This is truly a great weekend in Comic Book Land, with back-to-back national holidays: Today is Spider-Man 3 Day, and tomorrow is Free Comic Book Day (which also makes tonight Free Comic Book Day Eve, I guess).
Regarding the former, it seems I may be just about the only film critic in the country who really loved Sam Raimi's third swing at Spidey. Maybe I'm exaggerating a little, but if so, it's not intentional, and only stems from my not having read every single Spider-Man review in the world. Of the critics I regularly read though, the reviews seems to run from mixed to negative. As IMDB.com's "Studio Briefing" for the day put it, "Spider-Man faces three villains in his new movie, but he's facing a lot more in the film section of your local newspaper."
For the most part, I've understood where a lot of (the better of) the critics who have disliked it are coming from, and yet, I've gotta say—Batman Forever, people! Superman III, dammit!
Also, I'd like to adjust a statement I made last May, when I called X-Men: The Last Stand the Citizen Kane of superhero franchises' third installments; I think Spider-Man 3 has earned that title, and X-Men will just have to settle for being, I don't know, the Gone With the Wind of superhero franchises' third installments.
Of course, as Las Vegas Weekly critic Mike D'Angelo makes clear in his review, it's not only superhero franchises which tend to suffer in the third installment, it's action franchises in general: "This is the point at which folks start tossing out goofy ideas like, 'What if his dad turns out to be James Bond?' (Indiana Jones and the Last Crusade) or 'Maybe Richard Pryor would attract a whole new demographic' (Superman III) or 'What the heck, let's just kill off almost everyone from the last movie in the first few seconds and start from scratch' (Alien 3)."
Regarding tomorrow's holiday, I'm afraid I might end up missing it completely, due to my work schedule. (If any publishers or shopowners want to send me some freebies, however, the address is up in the righthand corner there; I'd really like the one in the picture). There certainly seems to be a ton of great offerings this year, some of which I ran down previously here. Also, be sure to check out Living Between Wednesdays' insightful rundowns of two FCBD books, Little Archie and Mickey Mouse here.
I'd like to take this opportunity to state for the record one last time that DC giving away JLoA #0 on FCBD? Absolutely retarded.

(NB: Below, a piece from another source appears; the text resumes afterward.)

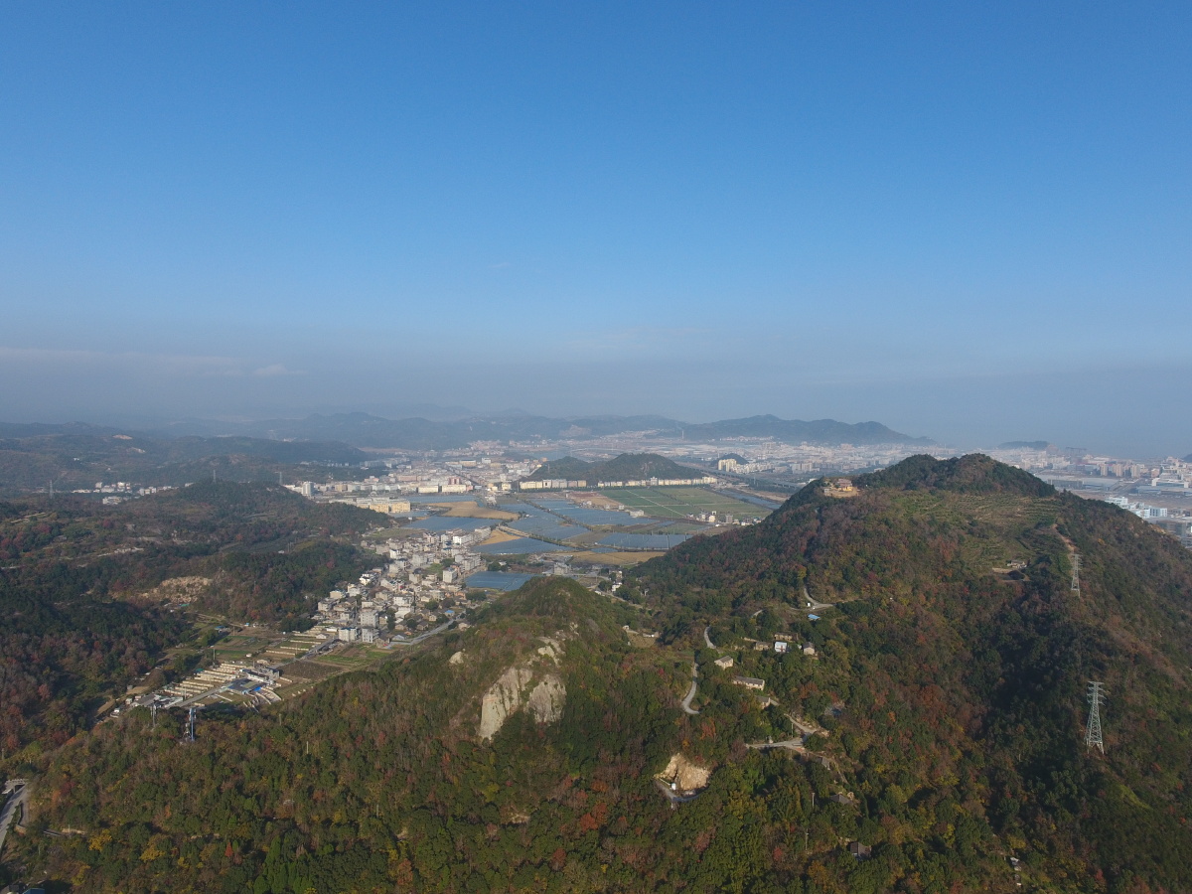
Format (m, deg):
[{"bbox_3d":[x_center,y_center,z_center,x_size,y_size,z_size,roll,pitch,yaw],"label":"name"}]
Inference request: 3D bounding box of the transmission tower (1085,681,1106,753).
[{"bbox_3d":[293.888,158.993,405.699,9.600,40.400,7.500,2,2,14],"label":"transmission tower"}]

Contrast it with Marvel's Dan Slott/Phil Jimenez Spidey book. The audience for the day is newbies, an audience likely consisting of three major demographics: kids, grown-ups who are interested in comics but not addicts and people who already read comics, but maybe not one company or one publisher's particular comic books. If any of these dig the Spidey book and want more Marvel Spider-Man comics, shopowners can easily send the kids to Marvel Adventures Spider-Man digests or singles or Spider-Man Loves Mary Jane digests or singles. If they're adults new to comics and mainly interested in Spidey from the movies, there are a ton of Ultimate Spider-Man trades to suggest. And if they're hardcore readers of supehero comics already, just not Spider-Man ones, well, there's the Marvel Universe Spider-Man. If they're like, "Wow, this writer rules, have any more by him?" then shopowners can push a Spider-Man/Human Torch digest their way.

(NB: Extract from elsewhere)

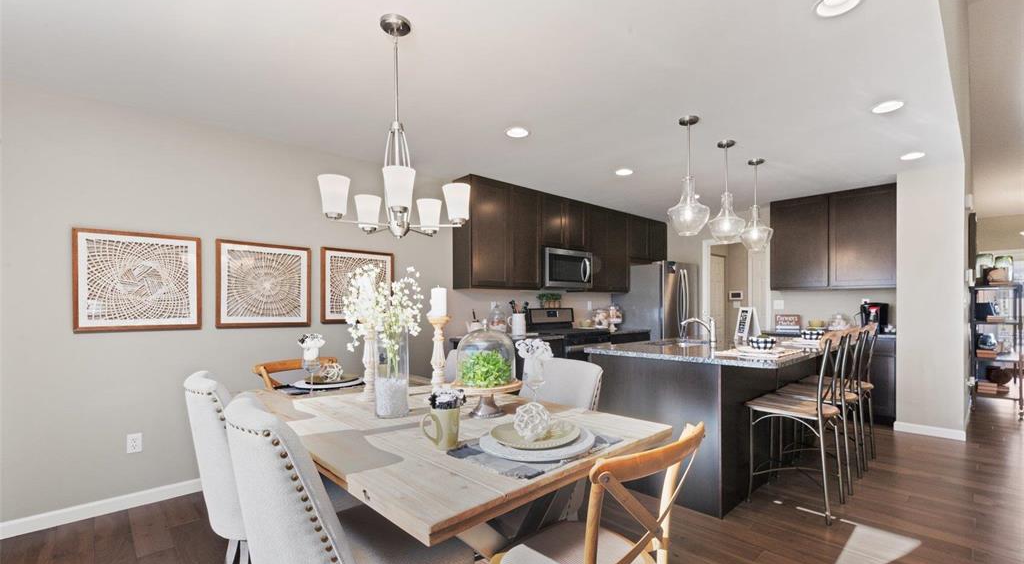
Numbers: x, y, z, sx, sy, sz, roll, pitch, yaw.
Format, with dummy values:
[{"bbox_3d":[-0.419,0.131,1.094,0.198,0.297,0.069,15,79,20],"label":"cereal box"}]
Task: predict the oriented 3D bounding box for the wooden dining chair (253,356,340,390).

Now if someone reads and enjoys JLoA #0 for some odd reason (it's basically a clip-show, consisting of clips that never happened, haven't happened yet and, in some cases, never will happen, drawn by an all-star cast of artists), and they want more, what can you offer them? If they just like the idea of the Trinity or the Justice Legue, there are trades galore. But if they like this Meltzer chap's writing, well, there's the continuity-heavy Archer's Quest, the conitnuity-heavy Identity Crisis (featuring a controversial rape scene, ethically repulsive behavior by our heroes and a cover-up by our heroes), or the first eight issues of JLoA, featuring a long, drawn-out, extremely violent storyline revolving around many characters whose heyday was in the late '70s/early '80s. Those are three of the last story arcs I'd reccomend to people who haven't been reading DCU comics for 10 to 40 years already.
Me, I woulda reprinted Kurt Busiek's first Superman issue as a flip-book with Paul Dini's first Detective Comics issue, or maybe a preview of or specially-produced prologue to Jeff Smith's Shazam!: The Monster Society of Evil, or, hell, Mark Waid's best eleven 52 back-up stories.
But no one at DC ever asks my advice on these sorts of things.
Regarding the quote from Mike D'Angelo: isn't Indiana Jones and the Last Crusade sort of the exception to the second sequel rule? Granted, including Indy's dad as one of the main characters is high-concept, but as I recall it was much better received than its predecessor, Indiana Jones and the Temple of Doom . By the fans, at least.
ReplyDeleteI know Last Crusade is pretty popular, and generally more well-liked than Temple, but not here at EDILW HQ--I think Temple of Doom is the greatest acheivement of human civilzation.